TASK PROMPT — All of the data should be restated word for word.
=== PROVIDED INFORMATION ===
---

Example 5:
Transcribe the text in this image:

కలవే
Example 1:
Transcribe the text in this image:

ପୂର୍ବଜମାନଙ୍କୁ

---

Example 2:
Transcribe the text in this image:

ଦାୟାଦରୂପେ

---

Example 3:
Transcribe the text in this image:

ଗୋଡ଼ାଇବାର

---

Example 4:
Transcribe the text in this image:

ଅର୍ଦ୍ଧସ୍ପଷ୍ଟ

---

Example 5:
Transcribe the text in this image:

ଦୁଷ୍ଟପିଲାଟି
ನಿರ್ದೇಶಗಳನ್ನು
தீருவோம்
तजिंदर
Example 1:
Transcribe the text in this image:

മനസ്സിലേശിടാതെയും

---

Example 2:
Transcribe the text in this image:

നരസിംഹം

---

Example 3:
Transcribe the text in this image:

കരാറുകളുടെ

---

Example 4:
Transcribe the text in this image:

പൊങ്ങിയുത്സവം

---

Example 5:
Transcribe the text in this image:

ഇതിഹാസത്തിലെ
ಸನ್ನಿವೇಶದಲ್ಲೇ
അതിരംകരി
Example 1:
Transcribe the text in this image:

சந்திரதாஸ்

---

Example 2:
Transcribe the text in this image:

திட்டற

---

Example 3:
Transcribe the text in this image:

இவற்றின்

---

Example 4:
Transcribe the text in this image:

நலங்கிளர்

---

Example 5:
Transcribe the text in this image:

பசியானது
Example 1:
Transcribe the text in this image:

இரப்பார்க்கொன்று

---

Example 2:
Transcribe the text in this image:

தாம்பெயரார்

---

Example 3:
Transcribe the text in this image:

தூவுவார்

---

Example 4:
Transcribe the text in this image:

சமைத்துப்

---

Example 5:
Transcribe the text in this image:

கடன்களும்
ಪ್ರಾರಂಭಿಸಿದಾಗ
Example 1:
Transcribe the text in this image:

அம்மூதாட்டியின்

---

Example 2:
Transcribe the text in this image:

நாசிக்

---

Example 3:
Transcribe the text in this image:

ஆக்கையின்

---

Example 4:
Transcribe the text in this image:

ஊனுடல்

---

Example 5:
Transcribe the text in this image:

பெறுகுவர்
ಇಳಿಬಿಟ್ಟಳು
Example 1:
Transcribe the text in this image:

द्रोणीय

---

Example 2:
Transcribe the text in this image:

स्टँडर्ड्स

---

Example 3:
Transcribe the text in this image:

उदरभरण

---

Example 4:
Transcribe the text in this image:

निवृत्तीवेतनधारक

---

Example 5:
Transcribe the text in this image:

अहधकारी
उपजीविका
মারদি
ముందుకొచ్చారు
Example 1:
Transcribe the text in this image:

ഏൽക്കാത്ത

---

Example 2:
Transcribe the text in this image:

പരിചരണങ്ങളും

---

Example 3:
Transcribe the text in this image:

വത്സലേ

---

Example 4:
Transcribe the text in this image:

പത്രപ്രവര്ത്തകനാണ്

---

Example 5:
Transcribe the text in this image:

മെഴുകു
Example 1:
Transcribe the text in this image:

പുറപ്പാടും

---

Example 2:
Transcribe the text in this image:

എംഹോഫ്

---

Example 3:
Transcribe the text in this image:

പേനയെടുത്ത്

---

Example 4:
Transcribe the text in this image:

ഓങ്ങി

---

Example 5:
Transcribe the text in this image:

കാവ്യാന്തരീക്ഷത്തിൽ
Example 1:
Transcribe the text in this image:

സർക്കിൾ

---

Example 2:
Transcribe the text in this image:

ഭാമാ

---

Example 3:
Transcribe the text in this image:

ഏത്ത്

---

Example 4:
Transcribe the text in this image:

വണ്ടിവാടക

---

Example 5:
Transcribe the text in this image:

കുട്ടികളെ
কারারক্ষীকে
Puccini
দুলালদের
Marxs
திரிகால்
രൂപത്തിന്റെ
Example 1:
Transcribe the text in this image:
===
SOLUTION TO THE PROBLEM —
---

Example 5:
Transcribe the text in this image:

కలవే
Example 1:
Transcribe the text in this image:

ପୂର୍ବଜମାନଙ୍କୁ

---

Example 2:
Transcribe the text in this image:

ଦାୟାଦରୂପେ

---

Example 3:
Transcribe the text in this image:

ଗୋଡ଼ାଇବାର

---

Example 4:
Transcribe the text in this image:

ଅର୍ଦ୍ଧସ୍ପଷ୍ଟ

---

Example 5:
Transcribe the text in this image:

ଦୁଷ୍ଟପିଲାଟି
ನಿರ್ದೇಶಗಳನ್ನು
தீருவோம்
तजिंदर
Example 1:
Transcribe the text in this image:

മനസ്സിലേശിടാതെയും

---

Example 2:
Transcribe the text in this image:

നരസിംഹം

---

Example 3:
Transcribe the text in this image:

കരാറുകളുടെ

---

Example 4:
Transcribe the text in this image:

പൊങ്ങിയുത്സവം

---

Example 5:
Transcribe the text in this image:

ഇതിഹാസത്തിലെ
ಸನ್ನಿವೇಶದಲ್ಲೇ
അതിരംകരി
Example 1:
Transcribe the text in this image:

சந்திரதாஸ்

---

Example 2:
Transcribe the text in this image:

திட்டற

---

Example 3:
Transcribe the text in this image:

இவற்றின்

---

Example 4:
Transcribe the text in this image:

நலங்கிளர்

---

Example 5:
Transcribe the text in this image:

பசியானது
Example 1:
Transcribe the text in this image:

இரப்பார்க்கொன்று

---

Example 2:
Transcribe the text in this image:

தாம்பெயரார்

---

Example 3:
Transcribe the text in this image:

தூவுவார்

---

Example 4:
Transcribe the text in this image:

சமைத்துப்

---

Example 5:
Transcribe the text in this image:

கடன்களும்
ಪ್ರಾರಂಭಿಸಿದಾಗ
Example 1:
Transcribe the text in this image:

அம்மூதாட்டியின்

---

Example 2:
Transcribe the text in this image:

நாசிக்

---

Example 3:
Transcribe the text in this image:

ஆக்கையின்

---

Example 4:
Transcribe the text in this image:

ஊனுடல்

---

Example 5:
Transcribe the text in this image:

பெறுகுவர்
ಇಳಿಬಿಟ್ಟಳು
Example 1:
Transcribe the text in this image:

द्रोणीय

---

Example 2:
Transcribe the text in this image:

स्टँडर्ड्स

---

Example 3:
Transcribe the text in this image:

उदरभरण

---

Example 4:
Transcribe the text in this image:

निवृत्तीवेतनधारक

---

Example 5:
Transcribe the text in this image:

अहधकारी
उपजीविका
মারদি
ముందుకొచ్చారు
Example 1:
Transcribe the text in this image:

ഏൽക്കാത്ത

---

Example 2:
Transcribe the text in this image:

പരിചരണങ്ങളും

---

Example 3:
Transcribe the text in this image:

വത്സലേ

---

Example 4:
Transcribe the text in this image:

പത്രപ്രവര്ത്തകനാണ്

---

Example 5:
Transcribe the text in this image:

മെഴുകു
Example 1:
Transcribe the text in this image:

പുറപ്പാടും

---

Example 2:
Transcribe the text in this image:

എംഹോഫ്

---

Example 3:
Transcribe the text in this image:

പേനയെടുത്ത്

---

Example 4:
Transcribe the text in this image:

ഓങ്ങി

---

Example 5:
Transcribe the text in this image:

കാവ്യാന്തരീക്ഷത്തിൽ
Example 1:
Transcribe the text in this image:

സർക്കിൾ

---

Example 2:
Transcribe the text in this image:

ഭാമാ

---

Example 3:
Transcribe the text in this image:

ഏത്ത്

---

Example 4:
Transcribe the text in this image:

വണ്ടിവാടക

---

Example 5:
Transcribe the text in this image:

കുട്ടികളെ
কারারক্ষীকে
Puccini
দুলালদের
Marxs
திரிகால்
രൂപത്തിന്റെ
Example 1:
Transcribe the text in this image:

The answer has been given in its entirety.